Based in Turin, and born in Biella Italy 1933, Pistoletto is one of the most interesting artists that Europe has produced.
His career spans several decades and he shows no sign of slowing down. A busy life with a strong work ethic has made him known as an artist ever since the late 1950s. In addition, he has been a vocal art theorist since the mid 600s, and one of the strongest proponents of the Arte Povera movement in Italy and abroad. He has also been an activist with ‘poor actions’ or Azione Povera.
Arte povera and Pistoletto
The modest artist hasn’t done anything more complex than holding up a mirror unto society, followed by dropping a few hints as to where he felt it was all going. And so Arte Povera was coined by the art critic Germano Celant in 1967 to place a label on the art of Pistoletto, Paolini, Boetti and the likes — sort of 8 years after some of them actually began. The same year as ‘arte povera was invented by an art critic’ his work was awarded first prize in the São Paolo Biennale, and since then Pistoletto has been part of the furniture in prestigious museums such as Tate and MoMA. In 2003 he won the Venice Biennale’s Golden Lion for Lifelong Achievement, An Louvre in Paris mounts a large exhibition of his works in 2013.
The conceptual multi-media artist
Being a Son of a frame maker and painting restorer, Michelangelo Pistoletto was no stranger to art from a young age. There is more to him than the opti-pesimistic exploration of consumer society between the years of 1967-1975. In his work you also find experimentation which is similar to the kind of minimalism that has evolved independently in the USA. In fact he has in some regards gone from the complex to the simpler in terms of execution but quite opposite in terms of concept.
After working in his fathers restoration work shop and before art academy he worked with figurative art including portraiture. In 1960 he produced a detailed self portrait painted in oil and acrylic on a silver-leafed canvas. Round about those years he did several pieces on either mirror or polished metal to reflect the viewer with the pieces and melt the observer together with the art. To make the stuff stick, he had to venture out in screen printing. it omes as no surprise that he has experimented in many other techniques and as collages, photography and materials such as plexi glass, stone and polyurethane.
Azione povera and other performances
He has not shyed away from video, and performance art either. For instance, he was the founder of the street theatre ‘Lo Zoo’ in and considers any form of expression art including writing and performing – All of which occupied him a good part of the 1970-80s except for a few gap years away from art in the mid 70s.

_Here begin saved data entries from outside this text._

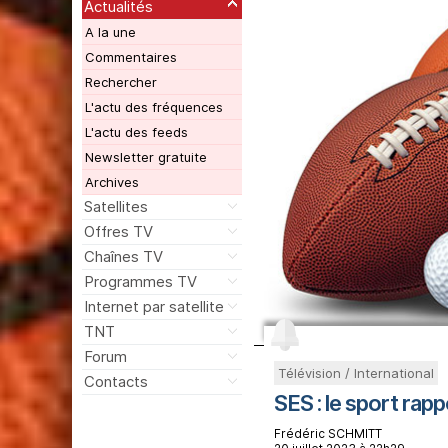
Actualités
A la une
Commentaires
Rechercher
L'actu des fréquences
L'actu des feeds
Newsletter gratuite
Archives
Satellites
Offres TV
Chaînes TV
Programmes TV
Internet par satellite
TNT
Forum
Télévision / International
Contacts
SES : le sport rap
Frédéric SCHMITT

In more recent times he rolled a giant ball of newspapers through the streets of London. It was repeating a political stunt from the streets of Turin in the sixties called ‘walking sculpture’. In those days, it was a statement made by him and his wife Maria in the turbulent age of student riots. On the 23. May 2009, both the idea and context were a little lost on the average Londoner. But, it helped raise awareness of an exhibition at Tate Modern. Successful repetition is one of the tricks he is fond of. Many of his concepts are by nature assembeled-dissembled over and over again. This is why important Works like ‘the labyrinth’ is dated 1967-until now.
A pile of ironing to do, hu?
Venus of the Rags
One of Pistoletto’s more poignant contributions to art is the 1967 Venus of the Rags (Venere degli stracci) or should we say venuses, because today she exists at various locations sizes and piles of discarded rags. The installation consists of the goddess of love in white Greek marble. Her back is turned to us in shame and looking straight into a pile of materialistic rubbish. It is all no coincidence including the fact that the pile is well over her head.
Venus could not be created of the finest Italian carrera marble, because then it would not wash with the notion of ‘poor art’ and be as radical as it was in the late sixties. It says all sorts of things at the same time depending on who you are. Firstly, it is a social comment on the buy and throw away materialism not too disimilar to Pop Art. Secondly, it is about the dismissal of a classical set of values and going for the banale and yet impactful.
Your grandmother would probably feel sorry for the young lady having all that ironing to do, – and that too would be a sensible projection of meaning. It certainly, would not offend the artist the least.